Von Tag zu Tag wurden die Schollen dicker und größer und schwerer. Bald ächzte und knirschte es, wenn die Strömung ihre Last rheinabwärts schob. Längst standen Christian und Tilla nicht mehr allein auf dem Deich. Einige Kinder versuchten sogar, am Ufer auf besonders große Schollen zu springen und sich auf dem schwankenden Eis ein Stückchen übers Wasser tragen zu lassen. Das war streng verboten, aber die Kinder wagten es dennoch.
Sie glaubten Lehrer Pannbeckers’ Geschichte nicht so recht, die er in jedem Winter von Stina Basendongk erzählte.
Stina sollte, kaum vierzehn Jahre alt, vor langer Zeit auf einer Eisscholle sehr schnell abgetrieben worden sein. Niemand habe das Mädchen retten können. Noch lange habe man ihr Schreien gehört und immer noch sei es bis zum Ufer gedrungen, als das Kind schon längst von den Nebelbänken über dem Fluss verschluckt worden war.
Die Geschichte des Lehrers schloss stets mit den Worten:
„Manchmal in neblig kalten Nächten, dann kann man Stinas Hilferufe immer noch leise über dem Strom klingen hören. Sie kommt und kommt nicht zur Ruhe.“
Auch der Holzschuhmacher Theo Peters, der ganz allein in einer kleinen Kate am Ende der Dorfstraße hauste, auch der behauptete, er habe Stinas Stimme oft genug deutlich gehört.
Die Kinder wussten nicht, was sie davon halten sollten. Am Rheinufer aber waren die Warnungen des Lehrers und Stina Basendongk und ihre traurige Geschichte bald vergessen. Schließlich wollten die Kinder vorsichtig sein. Schließlich wollten sie nur auf eine ganz große Scholle springen. Schließlich wollten sie nur ein winziges Stück auf dem Eise fahren. Und überhaupt ...
Drei Tage später hatte das gefährliche Vergnügen ein Ende. Am Sonntag lief von Holland her die Nachricht den Fluss herauf: Der Rhein friert zu. Bald darauf begannen sich auch bei Alsum die schweren Eisschollen übereinanderzuschieben, ineinanderzuschachteln, niederzudrücken, aufzutürmen. Ein Eisgebirge mit unzähligen Spitzen und Spalten bildete sich binnen weniger Stunden. Endlich kam das Eis zur Ruhe. Das Poltern und Stöhnen, das Knirschen und Donnern wurde leiser und leiser und verstummte schließlich. Eine tiefe Stille breitete sich aus.

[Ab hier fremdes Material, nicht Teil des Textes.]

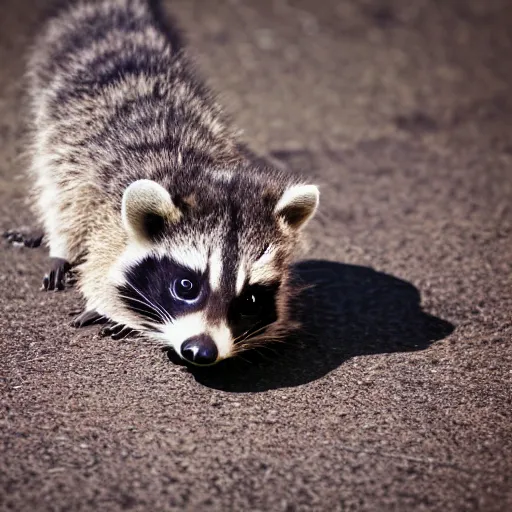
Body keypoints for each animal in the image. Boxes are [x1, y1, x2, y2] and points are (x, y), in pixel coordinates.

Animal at [14, 1, 318, 368]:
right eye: (186, 286)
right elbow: (95, 256)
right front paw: (110, 306)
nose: (201, 351)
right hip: (63, 140)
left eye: (250, 301)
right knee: (57, 192)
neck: (200, 174)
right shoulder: (103, 206)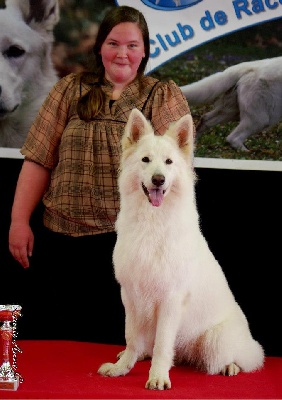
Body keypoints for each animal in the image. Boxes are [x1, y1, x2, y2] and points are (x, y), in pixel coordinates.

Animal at [97, 108, 264, 390]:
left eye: (169, 162)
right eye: (145, 160)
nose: (158, 179)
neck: (152, 223)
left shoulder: (169, 300)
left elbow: (163, 345)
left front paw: (158, 377)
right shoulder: (130, 297)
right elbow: (131, 337)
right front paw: (123, 368)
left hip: (216, 340)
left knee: (246, 358)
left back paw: (230, 366)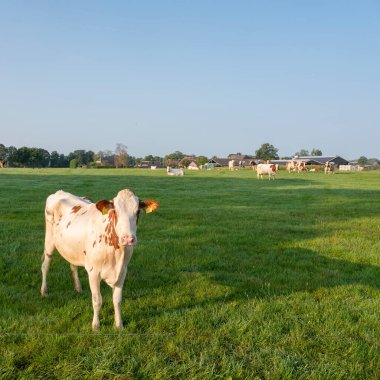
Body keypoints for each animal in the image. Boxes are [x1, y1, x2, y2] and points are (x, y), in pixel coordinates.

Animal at [41, 189, 159, 330]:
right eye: (115, 211)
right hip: (49, 241)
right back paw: (44, 291)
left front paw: (119, 325)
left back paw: (78, 288)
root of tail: (60, 192)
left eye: (137, 212)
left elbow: (117, 300)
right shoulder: (93, 272)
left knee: (73, 265)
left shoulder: (122, 271)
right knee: (45, 265)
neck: (117, 254)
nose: (128, 238)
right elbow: (97, 300)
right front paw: (96, 326)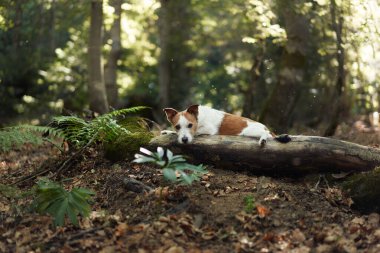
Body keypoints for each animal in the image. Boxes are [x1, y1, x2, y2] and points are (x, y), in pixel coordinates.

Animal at [161, 104, 290, 144]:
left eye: (190, 125)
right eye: (177, 127)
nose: (184, 140)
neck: (198, 118)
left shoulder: (208, 129)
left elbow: (196, 132)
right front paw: (167, 131)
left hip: (251, 131)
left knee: (266, 134)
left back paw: (263, 139)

Fast jeder aus dem Dorf, der noch laufen konnte, hatte sich dieses Schauspiel vom Damm aus angesehen. Aber bald waren die Menschen vor der Eiseskälte in die Wärme ihrer Häuser geflohen.
Die Knechte kehrten in das Gasthaus „Zum Goldenen Schwan“ ein. Wegen dieses besonderen Tages und auch, weil sie bis auf die Knochen durchgefroren waren, genehmigten sie sich einen Kornschnaps und ein Bier. Es ging schon auf den Abend zu. Die Sonne stand tief und rot hinter den kahlen Bäumen. Auf dem Damm befanden sich nur noch Tilla und Christian.
„Christian“, sagte das Mädchen, „Christian, kennst du die Engelsbrücke in Rom?“
„Ne, kenne ich nicht“, antwortete der Knecht.